There’s a great choice of cafes and patisseries, where you can start the day with coffee and pastries or recover from the rigours of the beach. Some restaurants in Agadir are licensed, and the city's beachfront promenade is packed with touristy restaurants serving everything from burgers to Indian and Spanish cuisine.
The upmarket marina at the northern end of the seafront promenade has a concentration of midrange and top-end restaurants and cafes, where you can dine in style on international food.
Leave the seafront to shop with the locals at the Souq al-Had, which slaps a big, messy dollop of Moroccan atmosphere onto concrete Agadir. Stalls sell everything from jellabas (a popular flowing garment) to fish, and include some good handicrafts, leatherwork and lanterns.
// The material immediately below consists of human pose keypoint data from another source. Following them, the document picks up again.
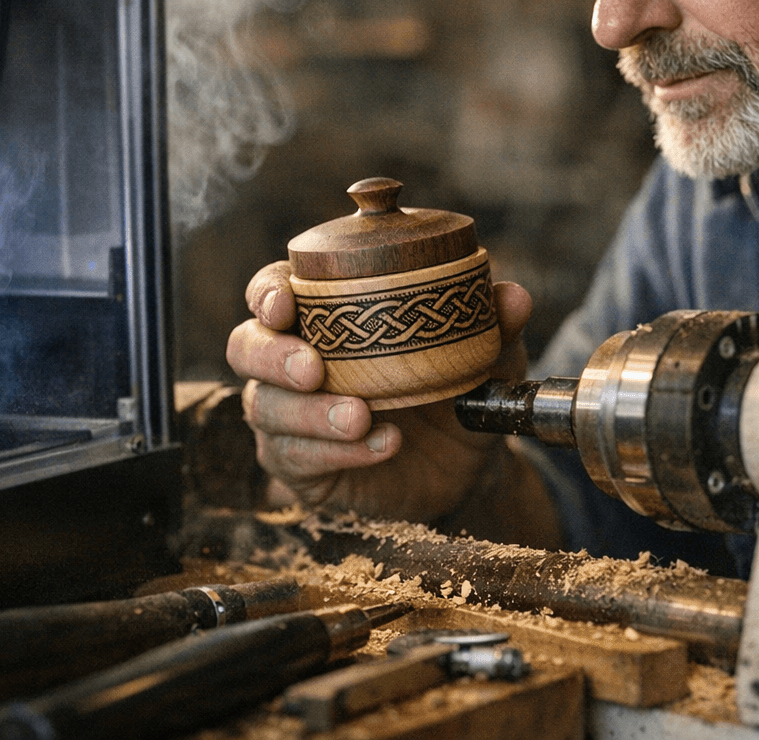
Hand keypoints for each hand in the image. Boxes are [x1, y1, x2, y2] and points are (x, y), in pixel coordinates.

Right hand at [227, 260, 532, 522]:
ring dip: (310, 413)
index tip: (285, 302)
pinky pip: (296, 459)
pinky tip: (382, 445)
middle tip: (313, 368)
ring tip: (360, 416)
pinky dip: (338, 452)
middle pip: (246, 346)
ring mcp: (289, 416)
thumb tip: (512, 296)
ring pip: (265, 407)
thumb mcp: (486, 357)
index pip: (272, 290)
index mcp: (324, 315)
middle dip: (273, 355)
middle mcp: (292, 361)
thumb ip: (494, 326)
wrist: (468, 464)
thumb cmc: (458, 389)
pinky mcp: (301, 467)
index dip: (267, 291)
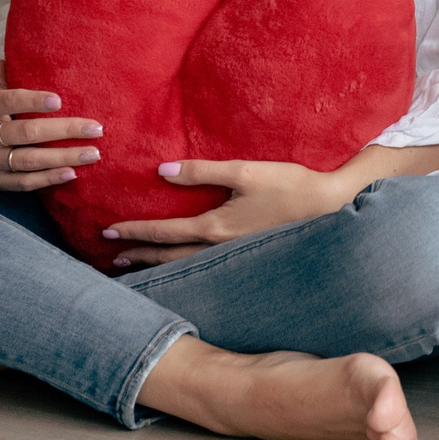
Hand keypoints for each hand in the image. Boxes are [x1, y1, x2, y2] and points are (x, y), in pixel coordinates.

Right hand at [0, 40, 103, 192]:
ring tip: (94, 153)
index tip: (60, 100)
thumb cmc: (7, 95)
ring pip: (27, 160)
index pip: (8, 101)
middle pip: (24, 133)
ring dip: (63, 157)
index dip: (32, 101)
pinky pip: (22, 183)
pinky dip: (48, 179)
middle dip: (64, 130)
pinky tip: (72, 173)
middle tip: (96, 128)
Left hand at [102, 158, 354, 267]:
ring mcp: (234, 259)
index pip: (164, 232)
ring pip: (186, 267)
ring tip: (136, 267)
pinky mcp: (246, 259)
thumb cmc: (289, 186)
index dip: (134, 231)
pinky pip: (204, 268)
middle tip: (112, 258)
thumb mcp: (245, 171)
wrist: (329, 208)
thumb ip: (202, 171)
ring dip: (158, 266)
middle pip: (169, 257)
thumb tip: (162, 170)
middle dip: (139, 256)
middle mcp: (219, 249)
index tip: (109, 230)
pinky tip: (180, 267)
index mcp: (215, 227)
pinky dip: (183, 269)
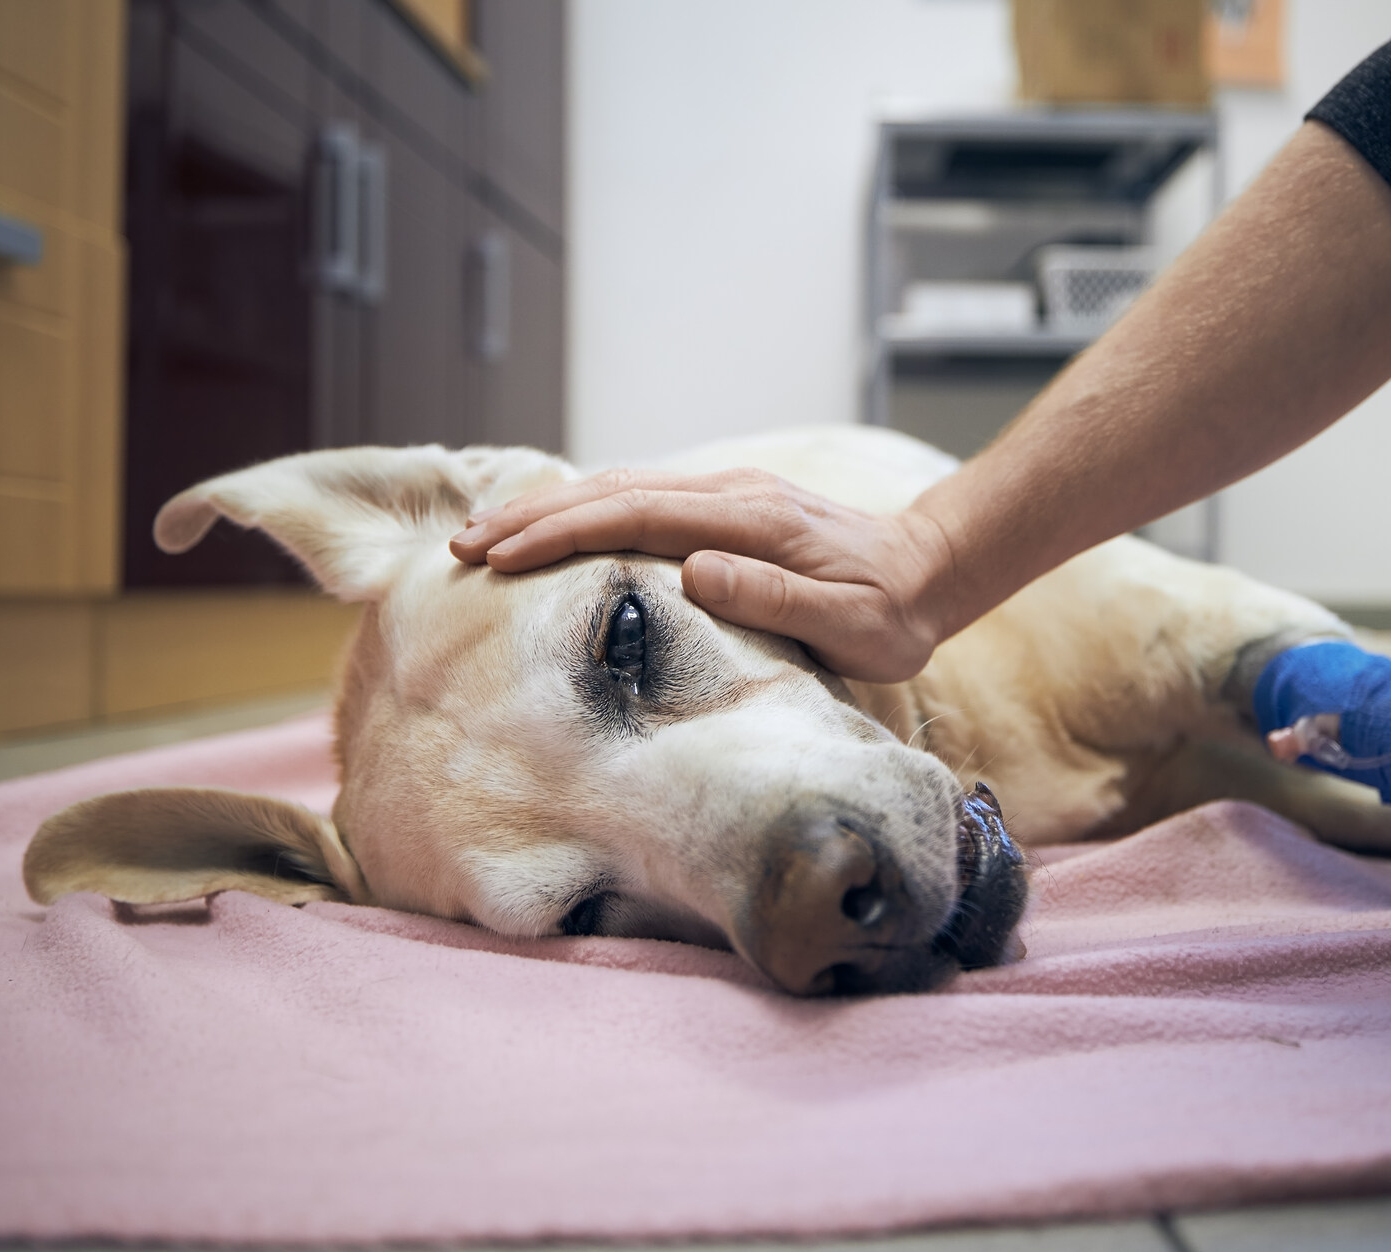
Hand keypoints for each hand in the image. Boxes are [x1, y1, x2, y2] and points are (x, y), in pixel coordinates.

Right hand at [448, 468, 956, 682]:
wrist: (930, 570)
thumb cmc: (892, 613)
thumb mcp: (850, 625)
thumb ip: (775, 596)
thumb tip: (693, 569)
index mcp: (751, 520)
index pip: (636, 517)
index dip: (563, 534)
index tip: (502, 557)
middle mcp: (731, 493)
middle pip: (612, 491)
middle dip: (532, 516)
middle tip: (460, 544)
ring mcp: (726, 493)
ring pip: (619, 488)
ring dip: (549, 508)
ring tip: (484, 534)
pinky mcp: (724, 504)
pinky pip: (639, 496)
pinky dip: (583, 507)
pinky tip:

Among the lines of fresh fruit and veg from the Souss Valley, look out for Berber apothecaries selling herbal incense, lipstick and potions that have all sorts of effects on the bowels.
Top Eating Spots
Passage Aït Souss Opposite the museum on this pedestrianised walkway, cafes serve everything from Moroccan dishes to pizza.
Souq al-Had At lunchtime, tajines bubble away outside the many cheap cafes.
Nouveau Talborjt In the morning, snack stands on Ave du 29 Février are popular for Moroccan pancakes and mint tea; for lunch or dinner, budget cafes and restaurants have seats on Pl Lahcen Tamri.
Port At the entrance to the port, off Ave Mohammed V, you can pick up an ultra-fresh, no-nonsense fish meal from around Dh70. Check costs before ordering; the various catches differ greatly in price (seafood such as crab is about Dh300 per 1kg). The stalls close in the early evening during the winter.